═════ Gösterilen metin
CHP din ve laiklik politikası

MURAT GÜZEL
3.01.2015

1943 CHP kongresinde başlayan parti içi tartışmalar 1947’de doruk noktasına ulaşır ve CHP’nin tek parti döneminde benimsediği laiklik politikalarında önemli kırılmalar yaşanır.


CHP din ve laiklik politikası
1924 Anayasası’na göre Türkiye Cumhuriyeti’nin “dini İslam”dır. 1928’de bu ibare anayasadan çıkarılır ve 1937’de de “laiklik ilkesi” anayasaya dahil olur. Türkiye’de din ve siyaset ilişkileri alanında hemen her zaman gündeme gelen tartışmalarda sürekli söz konusu edilen laiklik mevzusunun kısa tarihçesi böyle özetlense de birçok detay sürekli gizli kalmıştır.
 
Selçuk Üniversitesi’nde görevli Dr. Ömer Akdağ, çok partili geçiş döneminde CHP içindeki “laiklik” tartışmalarını ve CHP’nin din politikalarındaki değişimi konu aldığı eserinde 1945 ila 1950 gibi kısa sayılabilecek bir sürede yaşananları TBMM tutanakları, yerel gazeteler ve Cumhuriyet arşivine dayanarak çözümlüyor.
══════════
CHP'nin laiklik politikasına dair metnin "1943 CHP kongresinde" ile başlayıp "önemli kırılmalar yaşanır." ifadesine kadar uzanan bölümünü, "kırılmalar" yerine "dönüşümler" koyarak yeniden yazın.
═════ Kayıt alıntıları
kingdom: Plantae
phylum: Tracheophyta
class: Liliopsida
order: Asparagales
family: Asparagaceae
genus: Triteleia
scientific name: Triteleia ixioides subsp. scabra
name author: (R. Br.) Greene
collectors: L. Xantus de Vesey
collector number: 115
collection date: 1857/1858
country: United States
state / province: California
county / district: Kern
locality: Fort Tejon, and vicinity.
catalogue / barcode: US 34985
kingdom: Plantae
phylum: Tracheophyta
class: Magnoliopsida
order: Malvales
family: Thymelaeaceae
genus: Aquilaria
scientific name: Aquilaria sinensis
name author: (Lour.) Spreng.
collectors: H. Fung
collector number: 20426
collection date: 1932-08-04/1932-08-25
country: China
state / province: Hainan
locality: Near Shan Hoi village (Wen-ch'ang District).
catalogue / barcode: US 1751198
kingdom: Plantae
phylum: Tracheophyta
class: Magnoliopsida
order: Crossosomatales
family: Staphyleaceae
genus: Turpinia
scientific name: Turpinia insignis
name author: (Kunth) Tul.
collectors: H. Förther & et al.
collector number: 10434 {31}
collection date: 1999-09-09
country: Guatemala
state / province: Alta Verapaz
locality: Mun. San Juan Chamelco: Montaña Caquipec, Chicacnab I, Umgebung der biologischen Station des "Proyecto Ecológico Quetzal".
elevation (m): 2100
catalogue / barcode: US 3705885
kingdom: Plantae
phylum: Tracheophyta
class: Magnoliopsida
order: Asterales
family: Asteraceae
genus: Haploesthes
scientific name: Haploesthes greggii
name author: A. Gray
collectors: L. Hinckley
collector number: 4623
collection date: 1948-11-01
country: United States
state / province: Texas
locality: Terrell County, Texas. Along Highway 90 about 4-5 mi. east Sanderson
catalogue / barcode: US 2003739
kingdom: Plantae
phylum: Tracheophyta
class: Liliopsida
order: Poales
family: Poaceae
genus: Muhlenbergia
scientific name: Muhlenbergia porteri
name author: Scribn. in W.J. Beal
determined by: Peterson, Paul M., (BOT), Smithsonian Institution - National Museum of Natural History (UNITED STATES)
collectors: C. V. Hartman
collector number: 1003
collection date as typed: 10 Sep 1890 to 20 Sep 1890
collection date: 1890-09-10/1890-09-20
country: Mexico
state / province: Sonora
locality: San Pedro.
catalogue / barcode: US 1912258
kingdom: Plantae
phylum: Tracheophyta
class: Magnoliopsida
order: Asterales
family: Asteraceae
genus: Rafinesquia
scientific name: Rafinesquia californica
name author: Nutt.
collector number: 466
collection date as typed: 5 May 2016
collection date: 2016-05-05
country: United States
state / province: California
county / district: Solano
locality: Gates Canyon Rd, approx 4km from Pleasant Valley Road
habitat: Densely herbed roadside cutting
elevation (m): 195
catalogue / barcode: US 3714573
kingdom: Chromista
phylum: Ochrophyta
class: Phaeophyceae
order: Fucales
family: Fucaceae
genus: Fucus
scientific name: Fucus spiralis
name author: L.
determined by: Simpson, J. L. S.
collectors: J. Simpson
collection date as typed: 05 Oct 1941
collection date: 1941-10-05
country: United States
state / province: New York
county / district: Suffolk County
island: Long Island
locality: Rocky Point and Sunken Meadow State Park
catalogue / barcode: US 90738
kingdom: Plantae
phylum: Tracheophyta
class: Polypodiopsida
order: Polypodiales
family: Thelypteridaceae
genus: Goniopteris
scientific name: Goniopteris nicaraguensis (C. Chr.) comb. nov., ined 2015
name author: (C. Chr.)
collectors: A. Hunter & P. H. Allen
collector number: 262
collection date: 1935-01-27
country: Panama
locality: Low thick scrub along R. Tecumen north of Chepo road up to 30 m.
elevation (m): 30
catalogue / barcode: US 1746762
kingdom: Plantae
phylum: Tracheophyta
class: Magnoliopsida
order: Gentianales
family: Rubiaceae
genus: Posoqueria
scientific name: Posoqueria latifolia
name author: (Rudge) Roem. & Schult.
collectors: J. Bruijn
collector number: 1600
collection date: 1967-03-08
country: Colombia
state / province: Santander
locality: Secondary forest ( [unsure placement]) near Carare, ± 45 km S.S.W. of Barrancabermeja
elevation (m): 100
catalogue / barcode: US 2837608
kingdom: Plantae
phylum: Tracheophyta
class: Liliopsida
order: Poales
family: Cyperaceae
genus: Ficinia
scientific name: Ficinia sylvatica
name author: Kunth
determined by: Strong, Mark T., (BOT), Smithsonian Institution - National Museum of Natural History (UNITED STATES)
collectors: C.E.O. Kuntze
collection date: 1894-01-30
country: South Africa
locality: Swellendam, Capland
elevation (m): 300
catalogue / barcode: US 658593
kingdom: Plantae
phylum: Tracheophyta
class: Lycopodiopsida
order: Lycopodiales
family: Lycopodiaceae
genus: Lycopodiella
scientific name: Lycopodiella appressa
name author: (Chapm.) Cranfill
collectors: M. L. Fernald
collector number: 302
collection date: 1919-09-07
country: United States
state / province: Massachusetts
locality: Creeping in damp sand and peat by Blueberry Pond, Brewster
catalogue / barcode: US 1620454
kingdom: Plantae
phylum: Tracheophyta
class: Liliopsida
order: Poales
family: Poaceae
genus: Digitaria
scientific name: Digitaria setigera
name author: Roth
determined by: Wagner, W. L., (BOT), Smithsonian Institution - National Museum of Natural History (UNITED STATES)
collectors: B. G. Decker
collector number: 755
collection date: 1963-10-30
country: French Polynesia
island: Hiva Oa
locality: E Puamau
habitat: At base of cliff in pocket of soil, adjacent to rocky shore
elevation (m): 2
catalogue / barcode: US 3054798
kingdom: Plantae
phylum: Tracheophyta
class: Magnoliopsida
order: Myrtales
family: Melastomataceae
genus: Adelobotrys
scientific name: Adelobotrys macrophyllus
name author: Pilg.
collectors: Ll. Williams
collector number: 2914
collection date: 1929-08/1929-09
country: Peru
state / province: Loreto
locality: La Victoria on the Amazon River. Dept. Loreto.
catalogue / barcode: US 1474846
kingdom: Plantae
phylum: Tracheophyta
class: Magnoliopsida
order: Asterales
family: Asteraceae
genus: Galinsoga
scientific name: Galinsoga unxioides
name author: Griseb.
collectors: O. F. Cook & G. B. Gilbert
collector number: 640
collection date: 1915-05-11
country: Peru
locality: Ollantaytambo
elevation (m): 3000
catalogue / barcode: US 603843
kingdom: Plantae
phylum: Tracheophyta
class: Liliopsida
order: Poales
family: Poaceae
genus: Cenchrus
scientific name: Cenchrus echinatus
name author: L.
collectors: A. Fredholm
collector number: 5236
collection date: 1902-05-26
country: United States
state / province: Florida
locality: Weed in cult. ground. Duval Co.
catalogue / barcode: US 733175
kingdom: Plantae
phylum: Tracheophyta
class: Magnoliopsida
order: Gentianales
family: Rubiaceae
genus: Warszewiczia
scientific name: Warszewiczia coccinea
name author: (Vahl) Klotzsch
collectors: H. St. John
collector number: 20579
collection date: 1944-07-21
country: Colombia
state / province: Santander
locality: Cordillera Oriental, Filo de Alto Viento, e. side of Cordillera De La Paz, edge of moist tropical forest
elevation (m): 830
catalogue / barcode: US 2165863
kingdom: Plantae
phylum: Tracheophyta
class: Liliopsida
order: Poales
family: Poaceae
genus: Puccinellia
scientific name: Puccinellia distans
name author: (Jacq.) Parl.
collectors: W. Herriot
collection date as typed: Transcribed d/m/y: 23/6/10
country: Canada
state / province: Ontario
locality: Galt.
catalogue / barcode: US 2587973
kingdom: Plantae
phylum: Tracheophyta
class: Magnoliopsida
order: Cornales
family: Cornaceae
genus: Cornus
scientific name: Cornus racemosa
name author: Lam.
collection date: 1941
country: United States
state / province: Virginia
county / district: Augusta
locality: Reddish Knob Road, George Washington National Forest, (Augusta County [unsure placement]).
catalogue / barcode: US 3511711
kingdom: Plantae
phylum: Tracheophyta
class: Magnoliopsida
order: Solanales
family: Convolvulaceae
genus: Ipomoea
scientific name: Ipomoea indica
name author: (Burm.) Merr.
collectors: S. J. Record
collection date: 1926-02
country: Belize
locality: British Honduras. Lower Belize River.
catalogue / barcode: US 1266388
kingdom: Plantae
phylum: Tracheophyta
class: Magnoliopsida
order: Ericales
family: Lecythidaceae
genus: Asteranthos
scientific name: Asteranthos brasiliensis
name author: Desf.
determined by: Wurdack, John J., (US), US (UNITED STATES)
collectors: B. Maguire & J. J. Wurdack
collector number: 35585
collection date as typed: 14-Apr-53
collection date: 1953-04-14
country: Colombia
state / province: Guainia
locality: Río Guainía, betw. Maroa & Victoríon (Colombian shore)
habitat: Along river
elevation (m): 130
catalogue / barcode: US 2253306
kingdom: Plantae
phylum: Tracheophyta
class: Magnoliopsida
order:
══════════
**Görev çıktısı**
1943 CHP kongresinde başlayan parti içi tartışmalar 1947’de doruk noktasına ulaşır ve CHP’nin tek parti döneminde benimsediği laiklik politikalarında önemli dönüşümler yaşanır.